La respuesta de la Generalitat ante los fuegos fue muy criticada; especialmente por un implacable Alejo Vidal-Quadras, que encarnó a la perfección la estrategia popular de explotar electoralmente la actuación de los adversarios frente a las catástrofes. Y un año después, en las autonómicas de 1995, Pujol perdió la mayoría absoluta. Ahora bien, el retroceso de CiU (en torno a cinco puntos) no fue mucho mayor en las zonas afectadas (en alguna fue incluso menor), por lo que cabe contemplar otros factores de desgaste: los escándalos en torno al “sector dels negocis” de Convergència, el avance de dos fuerzas fronterizas (el PP catalán, a su derecha, y ERC, a su izquierda) o la crisis económica.

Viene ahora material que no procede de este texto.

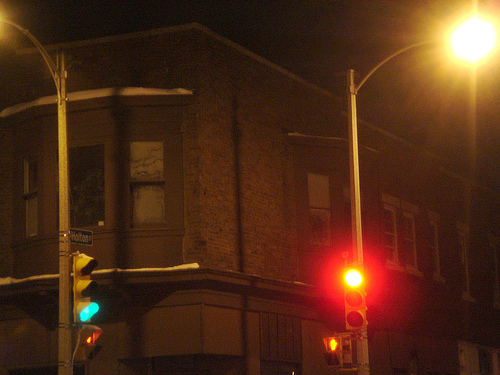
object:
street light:
[431, 5, 499, 76]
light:
[337, 265, 375, 290]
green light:
[76, 302, 100, 322]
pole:
[55, 106, 71, 374]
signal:
[342, 251, 370, 332]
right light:
[343, 268, 364, 287]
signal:
[71, 250, 101, 326]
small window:
[257, 312, 304, 374]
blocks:
[259, 313, 302, 363]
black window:
[70, 145, 105, 226]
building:
[1, 23, 500, 375]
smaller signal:
[323, 334, 343, 354]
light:
[323, 337, 340, 354]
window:
[21, 155, 43, 239]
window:
[305, 169, 333, 245]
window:
[381, 205, 399, 268]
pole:
[344, 68, 372, 374]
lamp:
[1, 11, 21, 40]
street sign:
[69, 229, 94, 246]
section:
[25, 197, 43, 236]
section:
[22, 160, 40, 193]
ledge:
[130, 222, 166, 232]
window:
[128, 137, 169, 226]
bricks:
[195, 111, 215, 119]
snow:
[1, 85, 194, 117]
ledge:
[1, 95, 191, 121]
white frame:
[383, 206, 397, 268]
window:
[401, 212, 419, 274]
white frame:
[402, 211, 417, 271]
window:
[428, 220, 442, 284]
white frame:
[426, 218, 439, 276]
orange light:
[328, 338, 339, 353]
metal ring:
[57, 229, 70, 245]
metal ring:
[56, 248, 72, 257]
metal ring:
[55, 320, 71, 329]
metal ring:
[56, 356, 72, 368]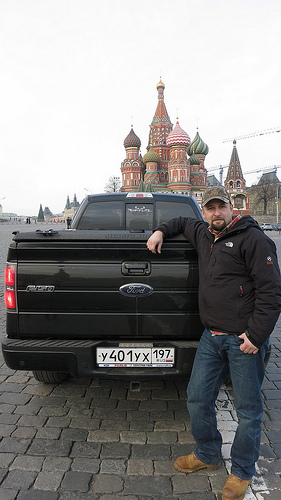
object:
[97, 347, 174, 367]
plate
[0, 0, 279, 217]
sky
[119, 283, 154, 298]
logo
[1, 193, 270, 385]
truck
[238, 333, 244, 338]
finger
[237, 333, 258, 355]
pocket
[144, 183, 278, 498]
man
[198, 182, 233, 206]
hat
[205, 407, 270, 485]
stones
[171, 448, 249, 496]
boots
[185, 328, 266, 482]
jeans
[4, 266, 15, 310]
red lights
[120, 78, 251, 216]
building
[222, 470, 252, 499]
shoes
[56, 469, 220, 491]
cobblestone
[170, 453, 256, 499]
work boots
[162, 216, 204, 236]
arm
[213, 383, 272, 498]
line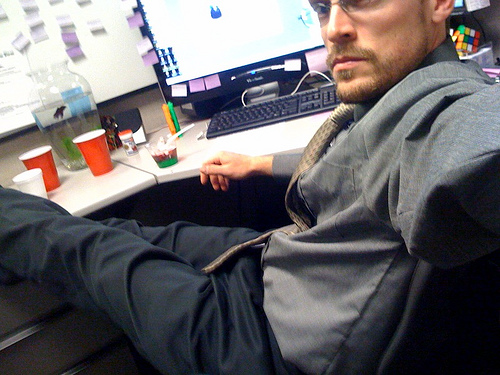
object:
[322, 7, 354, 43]
nose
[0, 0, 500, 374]
man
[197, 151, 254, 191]
hand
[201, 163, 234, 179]
thumb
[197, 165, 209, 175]
nail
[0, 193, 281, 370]
pants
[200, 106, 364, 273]
tie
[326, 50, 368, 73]
mouth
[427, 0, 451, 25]
ear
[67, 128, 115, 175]
cup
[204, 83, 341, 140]
keyboard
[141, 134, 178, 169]
parfait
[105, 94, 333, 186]
desk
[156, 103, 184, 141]
highlighters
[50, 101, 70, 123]
fish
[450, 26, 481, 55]
cube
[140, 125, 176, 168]
food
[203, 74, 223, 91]
post it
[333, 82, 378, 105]
beard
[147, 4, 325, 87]
monitor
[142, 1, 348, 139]
desktop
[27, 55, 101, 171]
bowl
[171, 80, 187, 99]
note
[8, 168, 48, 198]
cup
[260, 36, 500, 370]
suit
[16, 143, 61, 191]
cups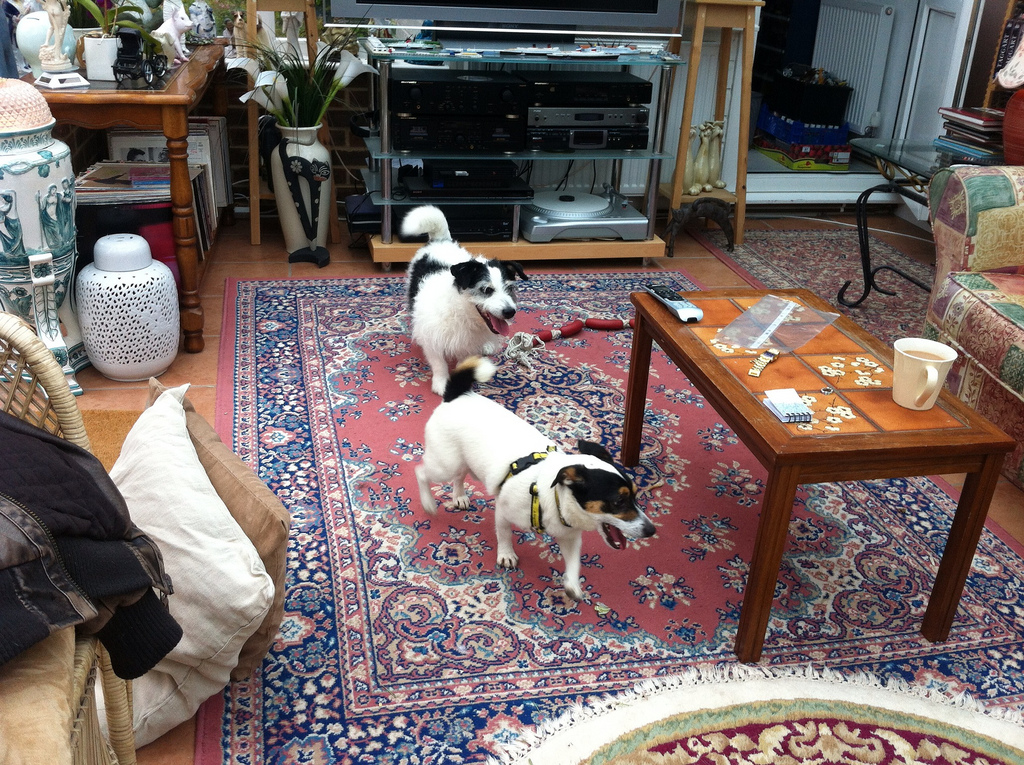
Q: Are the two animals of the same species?
A: Yes, all the animals are dogs.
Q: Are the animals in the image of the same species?
A: Yes, all the animals are dogs.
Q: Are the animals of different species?
A: No, all the animals are dogs.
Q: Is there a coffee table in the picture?
A: Yes, there is a coffee table.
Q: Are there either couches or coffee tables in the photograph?
A: Yes, there is a coffee table.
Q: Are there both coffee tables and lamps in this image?
A: No, there is a coffee table but no lamps.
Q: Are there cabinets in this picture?
A: No, there are no cabinets.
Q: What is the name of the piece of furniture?
A: The piece of furniture is a coffee table.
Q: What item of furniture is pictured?
A: The piece of furniture is a coffee table.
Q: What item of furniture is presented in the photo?
A: The piece of furniture is a coffee table.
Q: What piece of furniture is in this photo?
A: The piece of furniture is a coffee table.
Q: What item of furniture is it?
A: The piece of furniture is a coffee table.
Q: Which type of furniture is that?
A: That is a coffee table.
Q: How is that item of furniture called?
A: That is a coffee table.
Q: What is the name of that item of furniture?
A: That is a coffee table.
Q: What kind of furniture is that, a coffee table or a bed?
A: That is a coffee table.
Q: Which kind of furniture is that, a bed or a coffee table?
A: That is a coffee table.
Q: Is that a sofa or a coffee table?
A: That is a coffee table.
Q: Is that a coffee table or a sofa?
A: That is a coffee table.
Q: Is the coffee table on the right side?
A: Yes, the coffee table is on the right of the image.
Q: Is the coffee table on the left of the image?
A: No, the coffee table is on the right of the image.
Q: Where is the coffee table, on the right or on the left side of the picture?
A: The coffee table is on the right of the image.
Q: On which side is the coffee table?
A: The coffee table is on the right of the image.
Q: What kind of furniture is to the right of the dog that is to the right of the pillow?
A: The piece of furniture is a coffee table.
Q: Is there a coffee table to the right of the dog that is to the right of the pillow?
A: Yes, there is a coffee table to the right of the dog.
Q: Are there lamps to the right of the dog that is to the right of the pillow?
A: No, there is a coffee table to the right of the dog.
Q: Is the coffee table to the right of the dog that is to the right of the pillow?
A: Yes, the coffee table is to the right of the dog.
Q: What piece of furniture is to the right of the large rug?
A: The piece of furniture is a coffee table.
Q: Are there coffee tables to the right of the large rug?
A: Yes, there is a coffee table to the right of the rug.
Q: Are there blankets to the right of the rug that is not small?
A: No, there is a coffee table to the right of the rug.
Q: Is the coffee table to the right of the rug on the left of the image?
A: Yes, the coffee table is to the right of the rug.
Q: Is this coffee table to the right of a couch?
A: No, the coffee table is to the right of the rug.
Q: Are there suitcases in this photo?
A: No, there are no suitcases.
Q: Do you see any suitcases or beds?
A: No, there are no suitcases or beds.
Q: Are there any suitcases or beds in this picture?
A: No, there are no suitcases or beds.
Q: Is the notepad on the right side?
A: Yes, the notepad is on the right of the image.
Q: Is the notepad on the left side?
A: No, the notepad is on the right of the image.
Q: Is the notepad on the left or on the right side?
A: The notepad is on the right of the image.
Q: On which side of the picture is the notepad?
A: The notepad is on the right of the image.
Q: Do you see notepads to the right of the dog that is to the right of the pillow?
A: Yes, there is a notepad to the right of the dog.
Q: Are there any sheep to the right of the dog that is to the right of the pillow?
A: No, there is a notepad to the right of the dog.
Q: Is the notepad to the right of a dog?
A: Yes, the notepad is to the right of a dog.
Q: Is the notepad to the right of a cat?
A: No, the notepad is to the right of a dog.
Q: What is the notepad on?
A: The notepad is on the coffee table.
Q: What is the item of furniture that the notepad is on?
A: The piece of furniture is a coffee table.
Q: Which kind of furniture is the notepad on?
A: The notepad is on the coffee table.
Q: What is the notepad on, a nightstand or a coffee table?
A: The notepad is on a coffee table.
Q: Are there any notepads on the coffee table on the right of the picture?
A: Yes, there is a notepad on the coffee table.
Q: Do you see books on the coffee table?
A: No, there is a notepad on the coffee table.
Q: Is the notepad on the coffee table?
A: Yes, the notepad is on the coffee table.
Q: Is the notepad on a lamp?
A: No, the notepad is on the coffee table.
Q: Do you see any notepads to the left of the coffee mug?
A: Yes, there is a notepad to the left of the coffee mug.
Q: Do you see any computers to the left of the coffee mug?
A: No, there is a notepad to the left of the coffee mug.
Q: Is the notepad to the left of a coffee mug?
A: Yes, the notepad is to the left of a coffee mug.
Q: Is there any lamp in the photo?
A: No, there are no lamps.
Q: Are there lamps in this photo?
A: No, there are no lamps.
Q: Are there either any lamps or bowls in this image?
A: No, there are no lamps or bowls.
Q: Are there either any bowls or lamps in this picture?
A: No, there are no lamps or bowls.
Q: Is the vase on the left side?
A: Yes, the vase is on the left of the image.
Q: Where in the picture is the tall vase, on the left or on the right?
A: The vase is on the left of the image.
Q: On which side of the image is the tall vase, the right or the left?
A: The vase is on the left of the image.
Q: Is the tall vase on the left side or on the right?
A: The vase is on the left of the image.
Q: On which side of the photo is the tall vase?
A: The vase is on the left of the image.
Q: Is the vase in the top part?
A: Yes, the vase is in the top of the image.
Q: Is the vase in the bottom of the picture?
A: No, the vase is in the top of the image.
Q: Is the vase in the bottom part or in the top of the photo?
A: The vase is in the top of the image.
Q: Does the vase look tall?
A: Yes, the vase is tall.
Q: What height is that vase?
A: The vase is tall.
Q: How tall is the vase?
A: The vase is tall.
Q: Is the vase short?
A: No, the vase is tall.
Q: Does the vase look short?
A: No, the vase is tall.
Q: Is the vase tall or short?
A: The vase is tall.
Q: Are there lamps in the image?
A: No, there are no lamps.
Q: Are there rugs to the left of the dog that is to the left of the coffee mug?
A: Yes, there is a rug to the left of the dog.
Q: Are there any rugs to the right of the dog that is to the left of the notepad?
A: No, the rug is to the left of the dog.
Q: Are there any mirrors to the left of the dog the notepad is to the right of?
A: No, there is a rug to the left of the dog.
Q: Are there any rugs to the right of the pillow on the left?
A: Yes, there is a rug to the right of the pillow.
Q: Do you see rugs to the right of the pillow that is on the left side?
A: Yes, there is a rug to the right of the pillow.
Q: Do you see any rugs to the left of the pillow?
A: No, the rug is to the right of the pillow.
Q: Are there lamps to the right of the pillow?
A: No, there is a rug to the right of the pillow.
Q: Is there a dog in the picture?
A: Yes, there is a dog.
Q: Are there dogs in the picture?
A: Yes, there is a dog.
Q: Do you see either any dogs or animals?
A: Yes, there is a dog.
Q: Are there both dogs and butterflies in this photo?
A: No, there is a dog but no butterflies.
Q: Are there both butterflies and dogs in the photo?
A: No, there is a dog but no butterflies.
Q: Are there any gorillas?
A: No, there are no gorillas.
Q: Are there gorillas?
A: No, there are no gorillas.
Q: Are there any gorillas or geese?
A: No, there are no gorillas or geese.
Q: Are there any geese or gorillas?
A: No, there are no gorillas or geese.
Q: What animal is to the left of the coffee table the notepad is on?
A: The animal is a dog.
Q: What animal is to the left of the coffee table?
A: The animal is a dog.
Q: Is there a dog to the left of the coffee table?
A: Yes, there is a dog to the left of the coffee table.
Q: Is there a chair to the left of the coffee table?
A: No, there is a dog to the left of the coffee table.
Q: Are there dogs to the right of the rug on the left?
A: Yes, there is a dog to the right of the rug.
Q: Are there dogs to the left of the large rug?
A: No, the dog is to the right of the rug.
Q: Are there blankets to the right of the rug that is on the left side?
A: No, there is a dog to the right of the rug.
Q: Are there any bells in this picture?
A: No, there are no bells.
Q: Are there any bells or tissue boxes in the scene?
A: No, there are no bells or tissue boxes.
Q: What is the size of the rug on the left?
A: The rug is large.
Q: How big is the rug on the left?
A: The rug is large.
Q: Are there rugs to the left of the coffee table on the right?
A: Yes, there is a rug to the left of the coffee table.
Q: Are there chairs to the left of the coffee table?
A: No, there is a rug to the left of the coffee table.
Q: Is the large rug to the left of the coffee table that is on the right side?
A: Yes, the rug is to the left of the coffee table.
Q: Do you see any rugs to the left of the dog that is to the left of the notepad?
A: Yes, there is a rug to the left of the dog.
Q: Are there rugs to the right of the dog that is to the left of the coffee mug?
A: No, the rug is to the left of the dog.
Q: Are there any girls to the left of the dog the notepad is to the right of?
A: No, there is a rug to the left of the dog.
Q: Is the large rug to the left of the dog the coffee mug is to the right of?
A: Yes, the rug is to the left of the dog.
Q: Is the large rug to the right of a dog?
A: No, the rug is to the left of a dog.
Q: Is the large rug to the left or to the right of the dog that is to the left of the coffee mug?
A: The rug is to the left of the dog.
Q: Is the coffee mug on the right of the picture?
A: Yes, the coffee mug is on the right of the image.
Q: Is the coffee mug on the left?
A: No, the coffee mug is on the right of the image.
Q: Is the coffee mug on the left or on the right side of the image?
A: The coffee mug is on the right of the image.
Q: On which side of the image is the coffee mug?
A: The coffee mug is on the right of the image.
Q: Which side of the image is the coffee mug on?
A: The coffee mug is on the right of the image.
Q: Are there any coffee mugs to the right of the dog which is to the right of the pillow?
A: Yes, there is a coffee mug to the right of the dog.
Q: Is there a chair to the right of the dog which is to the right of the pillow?
A: No, there is a coffee mug to the right of the dog.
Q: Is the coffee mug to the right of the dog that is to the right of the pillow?
A: Yes, the coffee mug is to the right of the dog.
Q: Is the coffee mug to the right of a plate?
A: No, the coffee mug is to the right of the dog.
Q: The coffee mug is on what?
A: The coffee mug is on the coffee table.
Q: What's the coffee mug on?
A: The coffee mug is on the coffee table.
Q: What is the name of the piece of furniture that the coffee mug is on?
A: The piece of furniture is a coffee table.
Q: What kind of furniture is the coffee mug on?
A: The coffee mug is on the coffee table.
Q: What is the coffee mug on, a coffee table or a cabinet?
A: The coffee mug is on a coffee table.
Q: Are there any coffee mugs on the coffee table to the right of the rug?
A: Yes, there is a coffee mug on the coffee table.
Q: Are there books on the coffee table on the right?
A: No, there is a coffee mug on the coffee table.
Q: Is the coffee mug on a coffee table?
A: Yes, the coffee mug is on a coffee table.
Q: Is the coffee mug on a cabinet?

Lo mismo cabría decir de los incendios que asolaron Andalucía en 1991, con especial incidencia en Almería y Málaga. Tres años después, el PSOE perdía la mayoría absoluta (cedía 17 escaños y cosechaba solo cuatro más que el PP), pero esa debacle electoral tenía muchos otros causantes posibles: los escándalos de corrupción (con el estridente caso Juan Guerra a nivel local) que afectaban sobre todo al Gobierno socialista del Estado (y que condujeron a su relevo en 1996), además de la situación económica o las divisiones internas en el PSOE. Y la misma pauta cabría aplicar al caso valenciano. En 1994 se quemaron casi 90.000 hectáreas arboladas y un año más tarde el PSPV perdió la Generalitat en unas autonómicas que supusieron un vuelco a favor del PP y dieron la victoria a los populares en 11 de las 13 comunidades en juego.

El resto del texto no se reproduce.